Fabuła filmu osadzona jest w czasach pomiędzy "Zemstą Sithów", a "Nową nadzieją", co jest kolejną cechą charakterystyczną dla spin-offów. Opowiada ona losy tytułowego Hana Solo (o etymologi nazwiska którego możemy się miedzy innymi przekonać w filmie). Mieszanina kina SF i przygodowego daje nam możliwość śledzenia fantastycznych przygód znanego ze starej trylogii filmowego przemytnika. A na jego drodze nie zabraknie zarówno pięknej kobiety (Qi'Ra zagrana brawurowo przez Emilię Clark znaną przede wszystkim z "Gry o tron"), innych przemytników z charyzmatycznym Tobiasem Beckettem (Woody Harrelson) na czele, oraz oczywiście opowie nam o historii znajomości naszego głównego bohatera ze słynnym Lando Calrissianem (Donald Glover), od którego nasz Han jak wiemy doskonale z głównego cyklu wygrał w sabaka słynnego Sokoła Millenium. Obsada znakomicie wpasowała się w swoje role, a reżyseria spod znaku Rona Howarda jest rewelacyjna.
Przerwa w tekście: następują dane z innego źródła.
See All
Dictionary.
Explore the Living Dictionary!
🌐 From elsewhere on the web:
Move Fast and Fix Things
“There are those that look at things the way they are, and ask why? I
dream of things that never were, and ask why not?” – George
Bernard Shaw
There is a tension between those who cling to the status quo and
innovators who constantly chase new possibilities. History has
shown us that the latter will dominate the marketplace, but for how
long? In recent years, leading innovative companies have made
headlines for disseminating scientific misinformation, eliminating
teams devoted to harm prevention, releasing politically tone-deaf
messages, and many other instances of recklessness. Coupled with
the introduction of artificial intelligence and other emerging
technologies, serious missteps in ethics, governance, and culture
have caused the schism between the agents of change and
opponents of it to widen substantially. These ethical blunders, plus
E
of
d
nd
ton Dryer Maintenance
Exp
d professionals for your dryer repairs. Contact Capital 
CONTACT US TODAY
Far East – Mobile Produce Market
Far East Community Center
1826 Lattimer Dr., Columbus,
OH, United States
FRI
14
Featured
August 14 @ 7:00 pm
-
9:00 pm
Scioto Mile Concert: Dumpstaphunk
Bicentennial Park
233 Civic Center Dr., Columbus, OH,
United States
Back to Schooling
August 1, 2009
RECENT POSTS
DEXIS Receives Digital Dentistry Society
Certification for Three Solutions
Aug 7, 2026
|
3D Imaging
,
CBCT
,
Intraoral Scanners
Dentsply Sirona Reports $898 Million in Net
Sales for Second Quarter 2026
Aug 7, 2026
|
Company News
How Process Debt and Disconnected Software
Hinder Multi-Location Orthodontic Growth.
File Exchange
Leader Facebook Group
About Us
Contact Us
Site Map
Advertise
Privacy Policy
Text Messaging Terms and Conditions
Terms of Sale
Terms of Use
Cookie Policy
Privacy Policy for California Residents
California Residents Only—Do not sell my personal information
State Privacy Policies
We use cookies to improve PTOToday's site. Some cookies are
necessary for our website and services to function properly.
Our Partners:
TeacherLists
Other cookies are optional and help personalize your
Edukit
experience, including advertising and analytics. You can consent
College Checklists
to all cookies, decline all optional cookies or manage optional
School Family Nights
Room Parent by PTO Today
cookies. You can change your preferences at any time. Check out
W filmie mamy okazje również oglądać pierwsze filmowe przedstawienie Korelii, świata przemytników, bardzo zaznaczonego już w historii starwarsowych Legend, z którego pochodzi nasz główny bohater i efekty są piorunujące. W efekcie otrzymujemy Spinn-offa dorównującego zarówno klimatem jak i poziomem wcześniejszemu "Łotrowi 1".

Trailer:


Film jest obowiązkowym punktem dla każdego fana "Star wars" obojętnie czy to z pokolenia wychowanego na Legendach czy już nowym kanonie. Wiele bowiem z elementów tych dwóch uniwersów przenika się w nim i to z bardzo dobrym skutkiem, dlatego każdy znajdzie tu dla siebie coś smacznego 😉.